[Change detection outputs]
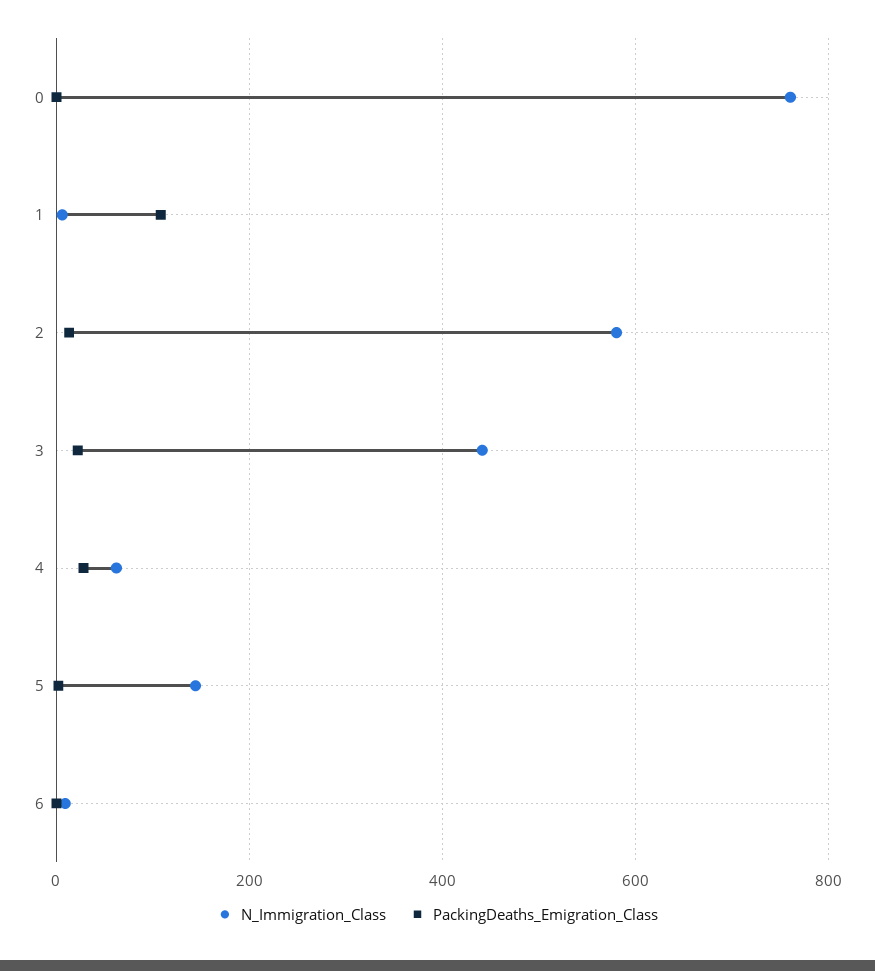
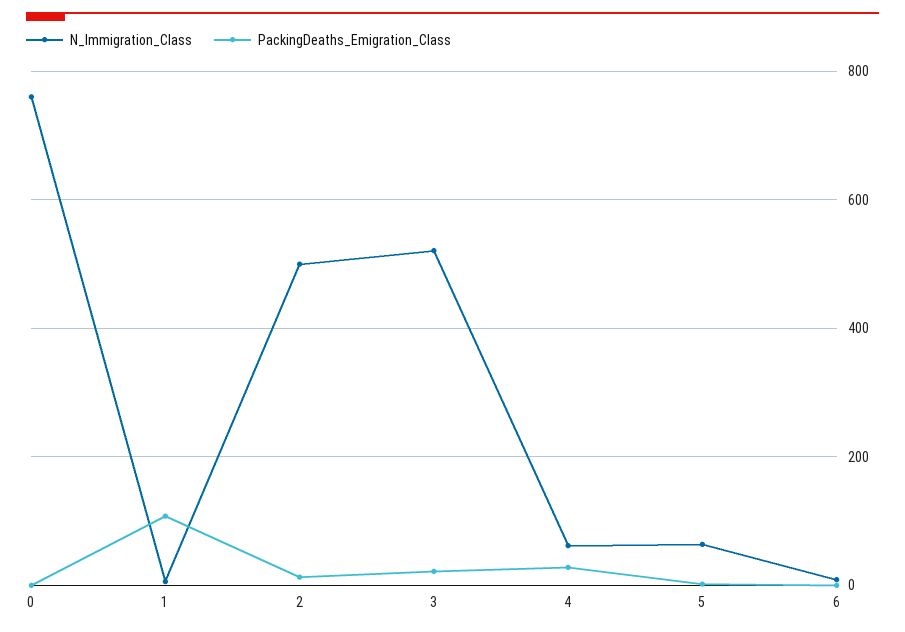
N_Immigration_Class, 2: 580 -> 500
N_Immigration_Class, 3: 440 -> 520
N_Immigration_Class, 5: 140 -> 60

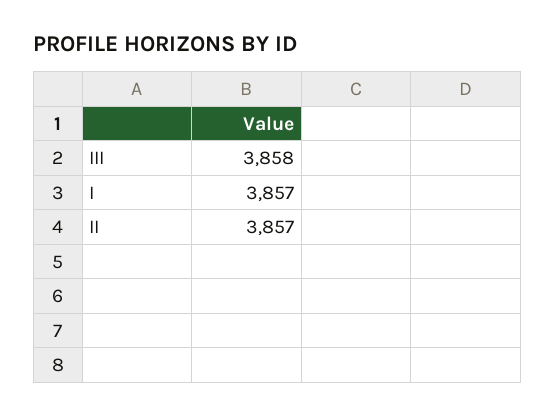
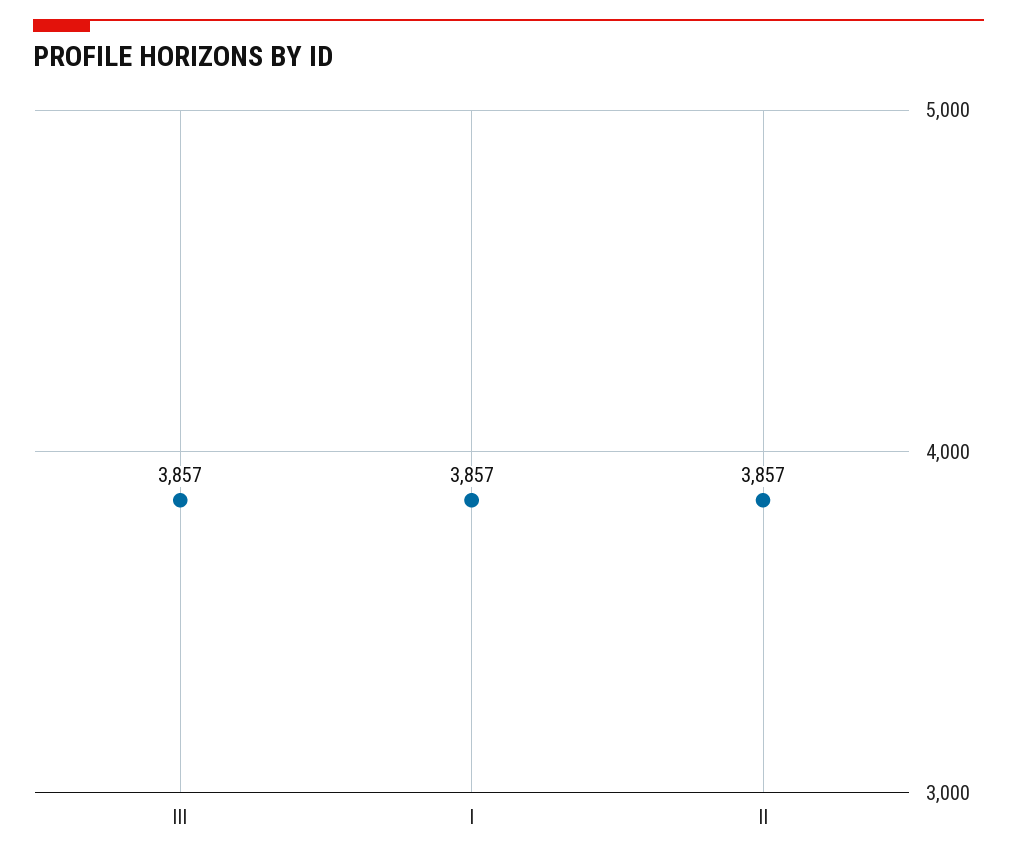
III: 3858 -> 3857

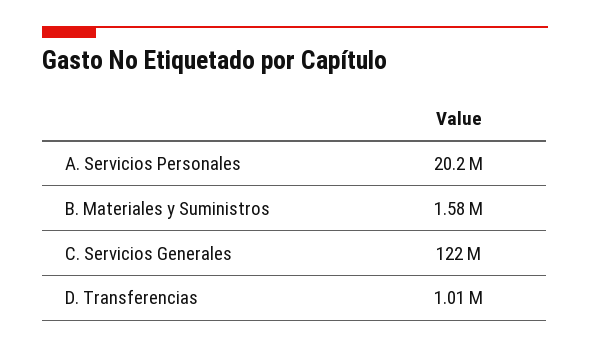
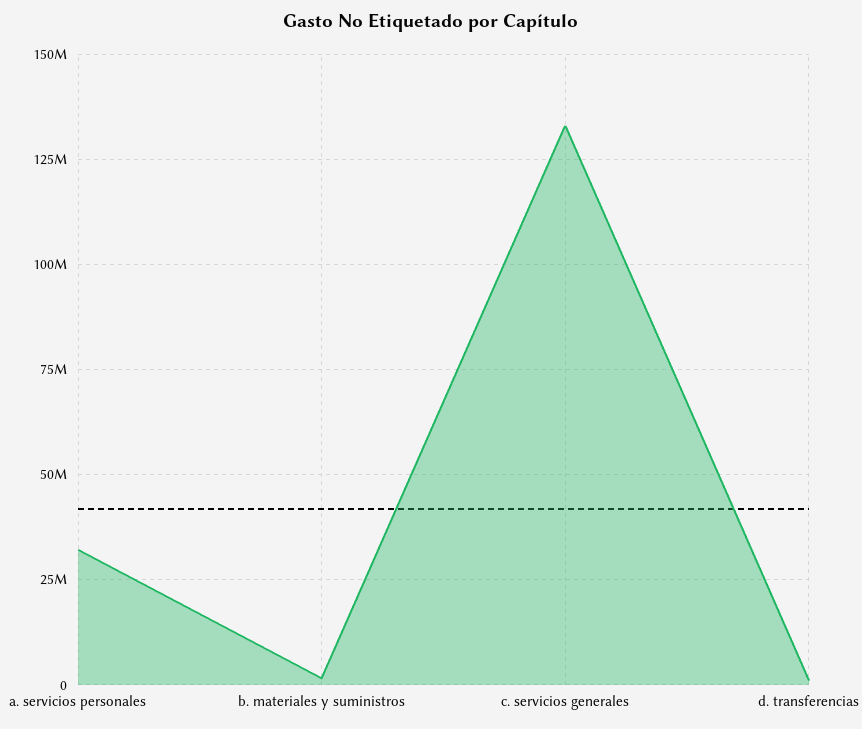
A. Servicios Personales: 20200000 -> 32500000
C. Servicios Generales: 122000000 -> 132500000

■ ACTIVITY
Transcribe all of the records above exactly; no image should appear in what you write.

■ THE COMPLETED TASK
N_Immigration_Class, 2: 580 -> 500
N_Immigration_Class, 3: 440 -> 520
N_Immigration_Class, 5: 140 -> 60

III: 3858 -> 3857

A. Servicios Personales: 20200000 -> 32500000
C. Servicios Generales: 122000000 -> 132500000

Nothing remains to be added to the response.